Margaret Thatcher com seu ex-secretário de imprensa, “o rabugento e prático homem de Yorkshire Bernard Ingham”, fotografado em 2003.
“Não sei do que eles estão rindo”, disse ele. 'A morte de Lennon será a única história nos jornais de amanhã. Tom é o único jornalista de verdade na sala!
Ninguém havia me chamado assim antes, e ninguém o fez desde então.
Tudo bem, um golpe de sorte com uma bola de papel e o mais raro dos elogios de um rabugento homem de Yorkshire não são muito para mostrar em 50 anos de acesso privilegiado a um púlpito público.
Mas é claro que tenho muito mais a agradecer do que isso. Por um lado, meu ofício ancestral de jornalismo (sou um hacker de quarta geração) tem sido gentil comigo. Os 19 editores com quem trabalhei ao longo dos anos, em dez jornais, locais e nacionais, pagaram-me o suficiente para manter a Sra. U e os nossos quatro filhos alojados, vestidos e alimentados, embora muitas vezes nos primeiros dias fosse incerto se ainda haveria comida na mesa entre um dia de pagamento e outro.
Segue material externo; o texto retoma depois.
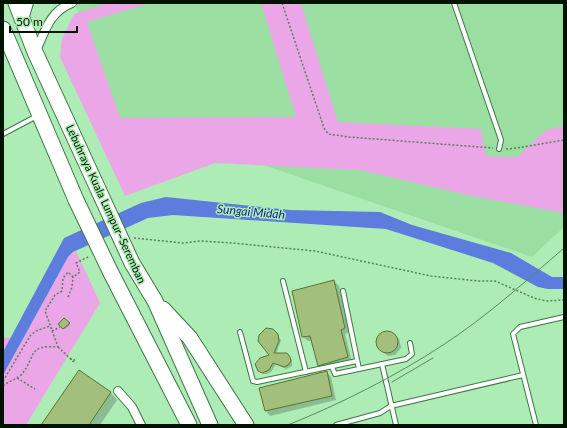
<svg xmlns="http://www.w3.org/2000/svg" width="567" height="428" viewBox="0 0 567 428" font-family="Lato,sans-serif">
<style>
.built{fill:#9bdea2}
.green{fill:#eba6e8}
.water{fill:#5c7ddd}
.shadow{fill:#0003}
.building{fill:#a2c07b;stroke:#5a7532}
.lines{fill:none;stroke-linecap:round;stroke-linejoin:round}
.service-casing{stroke:#3c7746;stroke-width:6}
.minor-casing{stroke:#3c7746;stroke-width:10}
.motorway-casing{stroke:#3c7746;stroke-width:17}
.path{stroke:#567f5b;stroke-width:1.5;stroke-dasharray:2 2;stroke-linecap:butt}
.service{stroke:#fff;stroke-width:4}
.minor{stroke:#fff;stroke-width:8}
.motorway{stroke:#fff;stroke-width:15}
.tram{stroke:#5e8863;stroke-width:1}
.motorway-bridge-casing{stroke:#3c7746;stroke-width:17;stroke-linecap:butt}
.motorway-bridge{stroke:#fff;stroke-width:15}
.labels{text-anchor:middle;stroke-width:3;stroke-linejoin:round;paint-order:stroke}
.street-label{font-size:11px;fill:#001202;stroke:#adecb4}
.water-label{font-size:12px;font-style:italic;fill:#111b8d;stroke:#adecb4}
</style>
<rect width="100%" height="100%" fill="#adecb4"/>
<!-- built -->
<polygon class="built" points="75,3 564,3 564,227 532,257 208,146 123,143"/>
<!-- green -->
<g class="green">
<polygon points="109,3 150,3 87,22 120,118 296,117 261,3 301,3 338,122 481,129 486,156 517,157 546,130 564,126 564,213 467,195 360,170 215,163 125,196 60,57 62,39 74,14"/>
<polygon points="76,251 100,303 26,425 3,425 3,337 22,340 68,257"/>
</g>
<!-- water -->
<polygon class="water" points="166,197 290,210 380,212 412,225 511,253 552,277 564,277 564,289 548,289 538,287 493,263 386,229 173,215 148,218 73,252 68,257 3,375 3,352 64,238 141,203"/>
<!-- shadow -->
<g class="shadow">
<polygon points="334,281 339,286 349,332 345,334 352,362 324,370 319,365 313,341 308,341 303,337"/>
<polygon points="64,319 70,325 65,329 59,324"/>
<polygon points="275,332 281,340 276,354 286,354 292,360 292,366 286,369 276,364 271,372 267,374 263,374 261,371 271,355"/>
<polygon points="390,332 399,339 401,348 395,355 388,356 382,351 378,347 377,341 380,335"/>
<polygon points="79,371 111,393 117,400 100,425 42,425"/>
<polygon points="327,372 331,377 336,400 270,416 266,411 260,389"/>
</g>
<!-- building -->
<g class="building">
<polygon points="334,280 345,328 341,330 348,357 318,366 310,336 302,337 292,291"/>
<polygon points="64,318 70,323 63,329 58,324"/>
<polygon points="266,328 273,329 278,334 279,341 274,353 287,353 290,357 291,361 288,365 284,367 273,363 269,370 262,373 258,371 255,364 260,358 269,355 258,341 259,335"/>
<circle cx="387" cy="342" r="11"/>
<polygon points="79,370 111,392 89,425 41,425"/>
<polygon points="327,371 332,396 265,411 259,388"/>
</g>
<g class="lines">
<!-- service casing -->
<g class="service-casing">
<g id="service">
<polyline points="454,3 501,140 499,149"/>
<polyline points="3,134 37,116"/>
<polyline points="283,281 306,372"/>
<polyline points="343,291 359,369"/>
<polyline points="240,332 253,381 257,382 357,361"/>
<polyline points="382,364 396,425"/>
<polyline points="332,367 335,374 406,359 412,354 410,343"/>
<polyline points="336,425 380,413 391,406 523,375"/>
<polyline points="536,425 513,334 520,327 564,317"/>
</g>
</g>
<!-- minor casing -->
<g class="minor-casing">
<g id="minor">
<polyline points="24,19 29,3"/>
<path d="M36 51C45 31 50 11 72 3"/>
<polyline points="118,391 132,407 141,425"/>
</g>
</g>
<!-- motorway casing -->
<g class="motorway-casing">
<g id="motorway">
<polyline points="16,3 35,52 98,189"/>
<polyline points="3,29 76,200"/>
<polyline points="132,263 155,301 210,425"/>
<polyline points="111,273 189,425"/>
<polyline points="163,309 190,338 246,425"/>
</g>
</g>
<!-- path -->
<g class="path">
<polyline points="282,3 324,128 328,134 349,137 493,148"/>
<polyline points="506,149 517,148 564,140"/>
<polyline points="134,238 183,243 200,241 232,243 315,251 431,276 478,281 495,281 534,298 546,301 564,300"/>
<polyline points="68,297 72,287 73,277"/>
<polyline points="52,331 60,327"/>
<polyline points="58,347 75,363"/>
<polyline points="70,359 74,359 75,363"/>
<polyline points="17,378 35,389"/>
<polyline points="3,381 30,336 36,331 50,326"/>
<path d="M3 386C9 381 17 379 22 374 37 355 27 345 58 347L45 311 55 295 62 291 63 278 68 272 73 277 80 272 76 263 90 256"/>
</g>
<!-- service -->
<use href="#service" class="service"/>
<!-- minor -->
<use href="#minor" class="minor"/>
<!-- motorway -->
<use href="#motorway" class="motorway"/>
<!-- tram -->
<g class="tram">
<polyline points="392,382 433,358"/>
<path d="M288 425C342 403 394 377 443 345 486 317 525 282 564 248"/>
</g>
<!-- motorway-bridge casing -->
<g class="motorway-bridge-casing">
<g id="motorway-bridge">
<polyline points="98,189 132,263"/>
<polyline points="76,200 111,273"/>
</g>
</g>
<!-- motorway-bridge -->
<use href="#motorway-bridge" class="motorway-bridge"/>
</g>
<g class="labels">
<!-- street labels -->
<g class="street-label">
<text transform="translate(106 204) rotate(65)" y="4">Lebuhraya Kuala Lumpur–Seremban</text>
</g>
<!-- water labels -->
<g class="water-label">
<text transform="translate(251 212) rotate(5)" y="4">Sungai Midah</text>
</g>
</g>
<!-- border -->
<rect width="567" height="428" fill="none" stroke="#001202" stroke-width="8"/>
<!-- scale -->
<path d="M10 26v6h67v-6" fill="none" stroke="#001202" stroke-width="2"/>
<text x="16" y="26" font-size="12" fill="#001202" stroke="#adecb4" stroke-width="3" paint-order="stroke">50 m</text>
</svg>
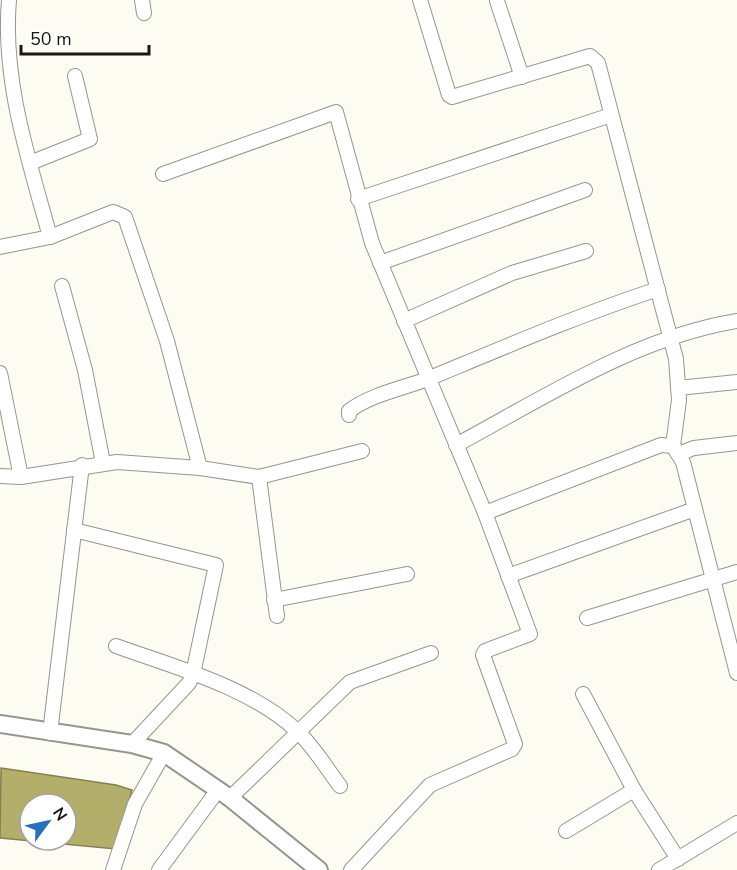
<svg xmlns="http://www.w3.org/2000/svg" width="737" height="870" font-family="'Nunito Sans',sans-serif">
<style>
.water{fill:#b4ae6b;stroke:#858051;stroke-width:1.5;fill-rule:evenodd}
.lines{fill:none;stroke-linecap:round;stroke-linejoin:round}
.minor-casing{stroke:#96968e;stroke-width:16}
.tertiary-casing{stroke:#96968e;stroke-width:20}
.minor{stroke:#fff;stroke-width:14}
.tertiary{stroke:#fff;stroke-width:16}
</style>
<rect width="100%" height="100%" fill="#fdfcf3"/>
<path class="water" d="M1,768L116,785L132,790L116,849L0,838ZM30,804H66V840H30Z"/>
<g class="lines">
<defs>
<g id="minor">
<polyline points="142,0 144,13"/>
<polyline points="420,0 449,95 452,97 590,56 598,63 676,359 679,400 673,446"/>
<polyline points="497,1 522,77"/>
<polyline points="30,163 90,139 75,76"/>
<polyline points="163,174 336,112 372,243 485,513 530,634 485,651 483,655 515,744 512,749 430,785 351,870"/>
<polyline points="358,199 611,115"/>
<polyline points="50,237 113,212 125,217 167,341 200,468"/>
<path d="M0,247L50,237C29,160 2,81 9,0"/>
<polyline points="380,263 585,190"/>
<polyline points="62,286 85,370 103,463"/>
<polyline points="404,321 512,273 586,251"/>
<polyline points="0,373 21,477"/>
<polyline points="678,388 737,382"/>
<path d="M349,415V411C371,394 405,388 430,378C507,346 579,315 658,289"/>
<path d="M456,445C547,396 635,338 737,321"/>
<polyline points="678,454 694,448 737,443"/>
<polyline points="0,476 21,477 117,462 200,468 259,477 362,451"/>
<polyline points="259,477 277,616"/>
<polyline points="485,513 661,445 673,446 683,462 737,673"/>
<polyline points="74,530 216,565 193,674 189,683 132,744"/>
<polyline points="508,576 695,509"/>
<polyline points="274,600 407,574"/>
<polyline points="587,618 737,572"/>
<path d="M116,646C174,667 253,688 298,732C314,747 327,769 340,786"/>
<polyline points="583,694 634,790 678,859"/>
<polyline points="50,733 82,465"/>
<polyline points="230,798 350,682 431,653"/>
<polyline points="566,831 634,790"/>
<polyline points="113,870 135,804 164,753"/>
<polyline points="159,870 218,790"/>
<polyline points="659,870 737,823"/>
</g>
<polyline id="tertiary" points="0,724 132,744 164,753 230,798 319,870"/>
</defs>
<use href="#minor" class="minor-casing"/>
<use href="#tertiary" class="tertiary-casing"/>
<use href="#minor" class="minor"/>
<use href="#tertiary" class="tertiary"/>
</g>
<g transform="translate(48 822) rotate(57)"><circle r="28" fill="#ffffff" stroke="#a2a2a1" stroke-width="1.5"/>
<path d="M0-4.5L10 22L0 15L-10 22Z" fill="#286fc0"/>
<text y="-9" font-size="16" font-weight="bold" text-anchor="middle" fill="#161613">N</text>
</g>
<path d="M21 45v9h128v-9" fill="none" stroke="#161613" stroke-width="3"/>
<text x="30" y="45" font-size="18" fill="#161613" stroke="#ffffff" stroke-width="4.5" paint-order="stroke">50 m</text>
</svg>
A acreditar nos meus consultores financeiros, consegui até poupar o suficiente para me reformar com modesto conforto (embora, com base nas provas de quarta-feira, o Chanceler pareça determinado a provar que estão errados).
Mas o melhor de tudo foi a manifestação de boa vontade dos leitores desde que anunciei minha intenção de me aposentar.
Minha esposa e eu ficamos perplexos com todos os cartões, cartas e e-mails que recebi, expressando votos de felicidades para nós dois na minha aposentadoria e me dizendo que minhas divagações semanais alegraram suas sextas-feiras e os fizeram sorrir. Não posso agradecer o suficiente.
É o maior elogio que já desejei e tudo o que sempre quis alcançar.
Mas isso é suficiente de me gabar. Ao me despedir com carinho, a Sra. U junta-se a mim para lhe desejar um Feliz Natal e toda a paz e felicidade que esperamos no tempo que nos resta.